DATASET RECORDS -
————
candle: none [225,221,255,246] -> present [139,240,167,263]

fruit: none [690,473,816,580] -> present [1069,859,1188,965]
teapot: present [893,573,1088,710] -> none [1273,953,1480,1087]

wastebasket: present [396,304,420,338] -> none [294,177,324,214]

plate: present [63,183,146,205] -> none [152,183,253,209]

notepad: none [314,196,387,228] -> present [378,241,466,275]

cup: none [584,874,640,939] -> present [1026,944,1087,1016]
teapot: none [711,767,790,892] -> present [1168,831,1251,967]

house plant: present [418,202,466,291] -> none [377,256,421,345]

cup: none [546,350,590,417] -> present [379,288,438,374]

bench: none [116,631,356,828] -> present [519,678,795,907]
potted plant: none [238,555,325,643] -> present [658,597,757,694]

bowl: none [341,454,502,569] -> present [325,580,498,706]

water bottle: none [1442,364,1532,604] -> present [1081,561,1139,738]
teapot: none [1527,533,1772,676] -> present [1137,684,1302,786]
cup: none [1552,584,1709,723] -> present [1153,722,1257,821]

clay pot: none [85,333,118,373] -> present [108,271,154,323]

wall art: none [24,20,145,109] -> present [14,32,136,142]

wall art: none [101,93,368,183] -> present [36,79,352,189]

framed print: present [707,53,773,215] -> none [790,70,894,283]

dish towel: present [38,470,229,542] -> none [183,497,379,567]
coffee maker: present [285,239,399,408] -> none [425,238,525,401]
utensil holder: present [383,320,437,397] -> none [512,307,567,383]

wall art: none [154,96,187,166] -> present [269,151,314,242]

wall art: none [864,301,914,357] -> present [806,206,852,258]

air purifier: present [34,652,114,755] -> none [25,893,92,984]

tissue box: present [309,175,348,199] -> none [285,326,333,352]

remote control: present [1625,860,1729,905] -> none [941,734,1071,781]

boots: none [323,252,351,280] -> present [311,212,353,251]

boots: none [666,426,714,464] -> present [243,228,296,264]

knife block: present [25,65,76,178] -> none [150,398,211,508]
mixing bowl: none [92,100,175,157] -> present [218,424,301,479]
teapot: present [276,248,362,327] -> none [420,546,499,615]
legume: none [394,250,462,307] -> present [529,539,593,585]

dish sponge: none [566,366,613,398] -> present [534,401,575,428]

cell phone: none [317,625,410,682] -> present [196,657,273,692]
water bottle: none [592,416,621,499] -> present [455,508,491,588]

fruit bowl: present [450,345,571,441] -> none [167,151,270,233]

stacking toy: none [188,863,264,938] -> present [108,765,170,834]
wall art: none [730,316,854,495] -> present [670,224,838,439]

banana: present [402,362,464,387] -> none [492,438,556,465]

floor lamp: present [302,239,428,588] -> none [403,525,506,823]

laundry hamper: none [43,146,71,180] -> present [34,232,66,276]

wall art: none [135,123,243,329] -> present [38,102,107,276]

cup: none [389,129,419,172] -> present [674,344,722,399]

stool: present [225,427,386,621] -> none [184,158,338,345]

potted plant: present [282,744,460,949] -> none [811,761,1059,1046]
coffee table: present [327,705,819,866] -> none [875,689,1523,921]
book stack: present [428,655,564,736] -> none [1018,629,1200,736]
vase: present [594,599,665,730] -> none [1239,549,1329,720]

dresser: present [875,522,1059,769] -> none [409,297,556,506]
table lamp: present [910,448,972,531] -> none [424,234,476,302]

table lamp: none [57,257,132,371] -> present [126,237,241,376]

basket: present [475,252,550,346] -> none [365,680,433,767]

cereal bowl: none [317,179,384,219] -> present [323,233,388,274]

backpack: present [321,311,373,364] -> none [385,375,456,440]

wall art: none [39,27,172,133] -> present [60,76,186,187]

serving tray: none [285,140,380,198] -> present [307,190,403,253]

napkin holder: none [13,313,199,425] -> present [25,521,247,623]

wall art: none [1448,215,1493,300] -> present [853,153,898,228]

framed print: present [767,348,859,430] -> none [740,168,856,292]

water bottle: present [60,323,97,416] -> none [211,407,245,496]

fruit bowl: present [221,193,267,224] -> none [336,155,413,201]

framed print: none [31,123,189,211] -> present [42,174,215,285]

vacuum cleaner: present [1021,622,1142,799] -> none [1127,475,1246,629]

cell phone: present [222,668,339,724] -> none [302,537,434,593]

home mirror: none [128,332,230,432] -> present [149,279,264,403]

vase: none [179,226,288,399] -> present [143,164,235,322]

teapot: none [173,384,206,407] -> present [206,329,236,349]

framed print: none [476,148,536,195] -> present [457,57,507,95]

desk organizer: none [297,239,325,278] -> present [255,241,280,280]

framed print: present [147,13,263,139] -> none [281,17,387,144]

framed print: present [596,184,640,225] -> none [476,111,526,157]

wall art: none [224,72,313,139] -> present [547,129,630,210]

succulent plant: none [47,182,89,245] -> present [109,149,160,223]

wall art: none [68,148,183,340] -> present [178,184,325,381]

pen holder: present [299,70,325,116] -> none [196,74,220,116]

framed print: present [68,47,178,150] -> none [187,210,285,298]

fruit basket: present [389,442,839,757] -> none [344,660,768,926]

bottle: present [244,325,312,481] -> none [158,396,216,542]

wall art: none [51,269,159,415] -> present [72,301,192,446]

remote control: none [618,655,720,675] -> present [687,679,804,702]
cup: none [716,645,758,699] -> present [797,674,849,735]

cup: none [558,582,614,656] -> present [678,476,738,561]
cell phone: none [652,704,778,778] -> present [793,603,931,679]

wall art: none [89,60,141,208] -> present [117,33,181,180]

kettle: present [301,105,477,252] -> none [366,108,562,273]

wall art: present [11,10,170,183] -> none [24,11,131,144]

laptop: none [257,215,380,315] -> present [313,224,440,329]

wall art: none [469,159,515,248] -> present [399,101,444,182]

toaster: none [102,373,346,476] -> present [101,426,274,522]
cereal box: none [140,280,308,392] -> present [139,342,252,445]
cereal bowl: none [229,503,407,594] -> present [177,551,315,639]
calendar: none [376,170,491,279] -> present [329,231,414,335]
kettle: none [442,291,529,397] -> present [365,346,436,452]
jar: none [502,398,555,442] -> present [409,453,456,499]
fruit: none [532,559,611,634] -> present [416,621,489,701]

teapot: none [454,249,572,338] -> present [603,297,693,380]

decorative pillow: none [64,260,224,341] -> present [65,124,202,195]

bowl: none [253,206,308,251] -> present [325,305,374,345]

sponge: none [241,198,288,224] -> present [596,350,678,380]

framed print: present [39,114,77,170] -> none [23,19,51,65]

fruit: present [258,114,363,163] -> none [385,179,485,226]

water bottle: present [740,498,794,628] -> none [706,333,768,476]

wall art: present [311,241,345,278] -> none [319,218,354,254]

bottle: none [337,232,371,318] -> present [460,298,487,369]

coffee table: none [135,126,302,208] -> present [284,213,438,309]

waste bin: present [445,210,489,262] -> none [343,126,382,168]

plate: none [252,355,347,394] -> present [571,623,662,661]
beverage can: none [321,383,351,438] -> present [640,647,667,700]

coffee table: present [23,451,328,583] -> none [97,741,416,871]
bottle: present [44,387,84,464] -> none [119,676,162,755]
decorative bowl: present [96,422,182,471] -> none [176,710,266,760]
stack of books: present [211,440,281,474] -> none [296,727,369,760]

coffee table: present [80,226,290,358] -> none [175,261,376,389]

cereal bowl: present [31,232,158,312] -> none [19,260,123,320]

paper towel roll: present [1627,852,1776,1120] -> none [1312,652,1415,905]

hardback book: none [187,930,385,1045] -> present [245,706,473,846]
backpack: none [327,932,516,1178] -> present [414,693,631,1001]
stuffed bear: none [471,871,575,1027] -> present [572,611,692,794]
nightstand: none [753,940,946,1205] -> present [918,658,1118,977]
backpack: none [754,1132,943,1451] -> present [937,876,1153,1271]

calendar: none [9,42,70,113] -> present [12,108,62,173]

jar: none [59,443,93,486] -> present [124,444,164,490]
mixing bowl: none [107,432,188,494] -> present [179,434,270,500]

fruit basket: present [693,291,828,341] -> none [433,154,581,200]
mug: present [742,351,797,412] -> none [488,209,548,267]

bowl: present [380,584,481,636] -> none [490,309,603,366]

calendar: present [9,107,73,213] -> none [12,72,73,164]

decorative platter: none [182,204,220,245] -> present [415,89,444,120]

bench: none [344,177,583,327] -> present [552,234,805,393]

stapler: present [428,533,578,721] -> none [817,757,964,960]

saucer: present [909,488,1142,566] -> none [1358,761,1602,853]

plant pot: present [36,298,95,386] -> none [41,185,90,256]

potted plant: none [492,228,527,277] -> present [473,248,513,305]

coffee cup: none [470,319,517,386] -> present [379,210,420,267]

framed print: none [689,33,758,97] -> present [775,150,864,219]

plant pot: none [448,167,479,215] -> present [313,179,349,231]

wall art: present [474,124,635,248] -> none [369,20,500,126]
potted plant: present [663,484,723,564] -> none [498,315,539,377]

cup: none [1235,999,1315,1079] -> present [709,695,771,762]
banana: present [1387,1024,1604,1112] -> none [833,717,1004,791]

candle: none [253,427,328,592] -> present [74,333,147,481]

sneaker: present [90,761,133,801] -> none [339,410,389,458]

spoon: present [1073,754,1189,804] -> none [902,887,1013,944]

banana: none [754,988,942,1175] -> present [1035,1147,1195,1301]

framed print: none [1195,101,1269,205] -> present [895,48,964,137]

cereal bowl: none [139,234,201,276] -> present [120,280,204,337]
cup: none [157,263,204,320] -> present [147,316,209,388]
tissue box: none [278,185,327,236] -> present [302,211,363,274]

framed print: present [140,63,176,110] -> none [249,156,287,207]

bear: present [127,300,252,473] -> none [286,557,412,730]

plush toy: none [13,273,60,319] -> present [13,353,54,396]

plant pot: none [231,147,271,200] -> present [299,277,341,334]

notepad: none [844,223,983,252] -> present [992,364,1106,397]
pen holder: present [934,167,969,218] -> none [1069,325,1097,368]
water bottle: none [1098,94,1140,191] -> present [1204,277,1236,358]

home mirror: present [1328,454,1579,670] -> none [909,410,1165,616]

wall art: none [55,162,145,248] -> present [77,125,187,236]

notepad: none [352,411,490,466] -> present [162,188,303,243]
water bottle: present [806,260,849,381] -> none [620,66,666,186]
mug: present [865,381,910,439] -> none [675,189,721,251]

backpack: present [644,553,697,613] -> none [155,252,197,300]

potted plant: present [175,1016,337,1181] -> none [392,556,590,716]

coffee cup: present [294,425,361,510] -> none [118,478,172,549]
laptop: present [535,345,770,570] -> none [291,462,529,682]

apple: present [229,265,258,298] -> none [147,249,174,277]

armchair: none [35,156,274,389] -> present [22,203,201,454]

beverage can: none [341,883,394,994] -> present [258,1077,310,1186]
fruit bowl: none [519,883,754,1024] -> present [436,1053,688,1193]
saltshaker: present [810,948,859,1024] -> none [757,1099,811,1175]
————
WHAT YOU NEED TO DO -
Reproduce only this range: the first line of the data above through the line with "water bottle: none [592,416,621,499]", both included, exactly as written.

PROBLEM SOLUTION -
candle: none [225,221,255,246] -> present [139,240,167,263]

fruit: none [690,473,816,580] -> present [1069,859,1188,965]
teapot: present [893,573,1088,710] -> none [1273,953,1480,1087]

wastebasket: present [396,304,420,338] -> none [294,177,324,214]

plate: present [63,183,146,205] -> none [152,183,253,209]

notepad: none [314,196,387,228] -> present [378,241,466,275]

cup: none [584,874,640,939] -> present [1026,944,1087,1016]
teapot: none [711,767,790,892] -> present [1168,831,1251,967]

house plant: present [418,202,466,291] -> none [377,256,421,345]

cup: none [546,350,590,417] -> present [379,288,438,374]

bench: none [116,631,356,828] -> present [519,678,795,907]
potted plant: none [238,555,325,643] -> present [658,597,757,694]

bowl: none [341,454,502,569] -> present [325,580,498,706]

water bottle: none [1442,364,1532,604] -> present [1081,561,1139,738]
teapot: none [1527,533,1772,676] -> present [1137,684,1302,786]
cup: none [1552,584,1709,723] -> present [1153,722,1257,821]

clay pot: none [85,333,118,373] -> present [108,271,154,323]

wall art: none [24,20,145,109] -> present [14,32,136,142]

wall art: none [101,93,368,183] -> present [36,79,352,189]

framed print: present [707,53,773,215] -> none [790,70,894,283]

dish towel: present [38,470,229,542] -> none [183,497,379,567]
coffee maker: present [285,239,399,408] -> none [425,238,525,401]
utensil holder: present [383,320,437,397] -> none [512,307,567,383]

wall art: none [154,96,187,166] -> present [269,151,314,242]

wall art: none [864,301,914,357] -> present [806,206,852,258]

air purifier: present [34,652,114,755] -> none [25,893,92,984]

tissue box: present [309,175,348,199] -> none [285,326,333,352]

remote control: present [1625,860,1729,905] -> none [941,734,1071,781]

boots: none [323,252,351,280] -> present [311,212,353,251]

boots: none [666,426,714,464] -> present [243,228,296,264]

knife block: present [25,65,76,178] -> none [150,398,211,508]
mixing bowl: none [92,100,175,157] -> present [218,424,301,479]
teapot: present [276,248,362,327] -> none [420,546,499,615]
legume: none [394,250,462,307] -> present [529,539,593,585]

dish sponge: none [566,366,613,398] -> present [534,401,575,428]

cell phone: none [317,625,410,682] -> present [196,657,273,692]
water bottle: none [592,416,621,499] -> present [455,508,491,588]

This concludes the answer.